Dessin, texte, musique
Les deux dernières sections examinent les liens tissés entre dessin et textes littéraires pour l’une, dessin et musique pour l’autre. Bien des feuilles de Redon ont pour origine des textes (Flaubert, Poe, pour ne citer qu’eux) ; évocateurs par excellence, ils tendent à s’approcher d’un effet musical du fait même, disait le peintre, qu’ils « ne déterminent rien ». Siècle de l’illustration, le XIXe a confronté comme jamais l’image au texte, le symbolisme y ajoutant son goût pour la correspondance entre les arts. Au-delà de l’exercice, on sent que bien des artistes du temps rêvent de s’exprimer par d’autres moyens, plus directement spirituels. Les mots, la musique deviennent des horizons. Luc Olivier Merson fut, entre autres choses, un merveilleux illustrateur. Les œuvres présentées en témoignent, sous deux aspects très différents : la fantaisie drôle et fougueuse des scènes de sorcellerie de Macbeth ; les monumentales allégories inspirées des Trophées de Heredia. Schwabe, là encore, est extraordinaire : pour Le Rêve de Zola, qui paraît en édition complète illustrée en 1892, ses illustrations, composées dans un esprit japonisant, combinent on ne sait trop comment naturalisme et synthèse décorative.

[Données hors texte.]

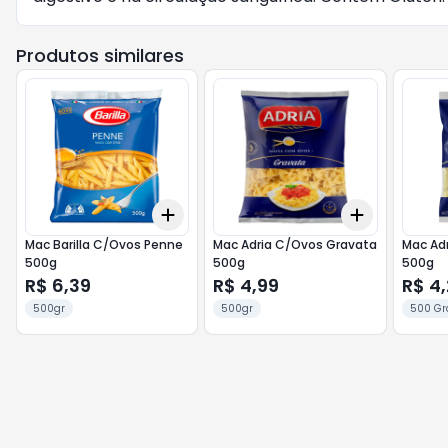
Produtos similares
Add
Add
+
3
+
5
+
10
+
3
+
5
+
Mac Barilla C/Ovos Penne
Mac Adria C/Ovos Gravata
Mac Ad
500g
500g
500g
R$ 6,39
R$ 4,99
R$ 4
500gr
500gr
500 G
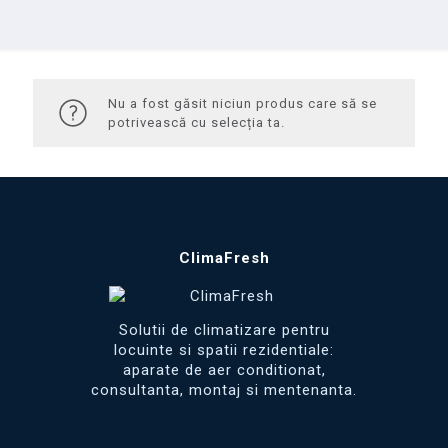
Nu a fost găsit niciun produs care să se
potrivească cu selecția ta.
ClimaFresh
Solutii de climatizare pentru
locuinte si spatii rezidentiale:
aparate de aer conditionat,
consultanta, montaj si mentenanta.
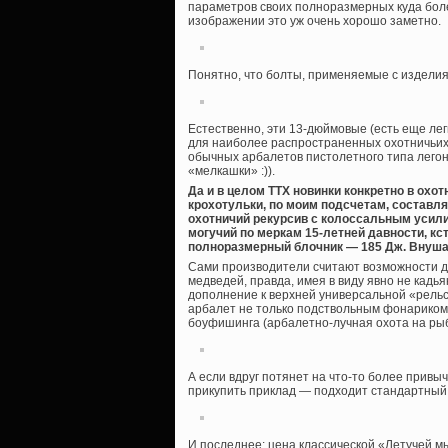
параметров своих полноразмерных куда бол
изображении это уж очень хорошо заметно.
Понятно, что болты, применяемые с издели
Естественно, эти 13-дюймовые (есть еще лег
для наиболее распространенных охотничьих 
обычных арбалетов пистолетного типа легон
«мелкашки» :)).
Да и в целом ТТХ новинки конкретно в охо
крохотульки, по моим подсчетам, составляе
охотничий рекурсив с колоссальным усили
могучий по меркам 15-летней давности, кс
полноразмерный блочник — 185 Дж. Внушае
Сами производители считают возможности д
медведей, правда, имея в виду явно не кадьяк
дополнение к верхней универсальной «рельс
арбалет не только подствольным фонариком,
боуфишинга (арбалетно-лучная охота на рыбу
А если вдруг потянет на что-то более привы
прикупить приклад — подходит стандартный 
И последнее: цена классической «Летучей мы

À quelques pas, une autre découverte : les dessins de Marie-Louise Amiet autour de La Légende de saint Julien l’Hospitalier de Flaubert, nourris des fantaisies macabres médiévales. En particulier, sa scène de la barque glissant sur le fleuve est d’une poésie inouïe. Faute de place, nous ne ferons qu’évoquer ici le dialogue avec la musique. Cet art libéré de tout poids ne saurait se transposer en deux dimensions, mais en rêverie peut-être. Certains prennent le biais de la danse, d’autres celui de la salle de concert. Maurice Denis, lui, compose un admirable petit décor d’abat-jour sur le thème du Roi des Aulnes de Goethe, mis en musique par Schubert en 1813, quand le pastel d’Odilon Redon fait retentir la couleur au milieu des ombres.

Armelle Fayol
« Les arpenteurs de rêves. Dessins du musée d’Orsay »
Jusqu’au 1er novembre 2022 au Palais Lumière d’Évian
Quai Charles Albert Besson, 74500 Évian-les-Bains
Tél. 04 50 83 15 90
www.palaislumiere.fr
L’exposition sera accueillie dans un second temps au musée des Beaux-Arts de Quimper, du 15 décembre 2022 au 13 mars 2023.